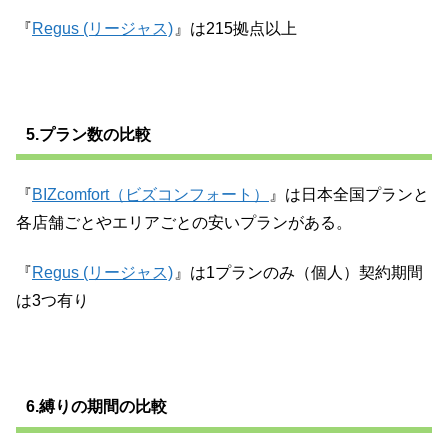
『
Regus (リージャス)
』は215拠点以上
5.プラン数の比較
『
BIZcomfort（ビズコンフォート）
』は日本全国プランと
各店舗ごとやエリアごとの安いプランがある。
『
Regus (リージャス)
』は1プランのみ（個人）契約期間
は3つ有り
6.縛りの期間の比較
────────────────────────────────────────
Assignment:
Set out the text lines from the items above as a Markdown table with two columns, "Row" for the row number and "Text" for the line. Skip blank lines and leave the pictures out.

Response:
| Row | Text |
|---|---|
| 1 | 『 |
| 2 | Regus (リージャス) |
| 3 | 』は215拠点以上 |
| 4 | 5.プラン数の比較 |
| 5 | 『 |
| 6 | BIZcomfort（ビズコンフォート） |
| 7 | 』は日本全国プランと |
| 8 | 各店舗ごとやエリアごとの安いプランがある。 |
| 9 | 『 |
| 10 | Regus (リージャス) |
| 11 | 』は1プランのみ（個人）契約期間 |
| 12 | は3つ有り |
| 13 | 6.縛りの期間の比較 |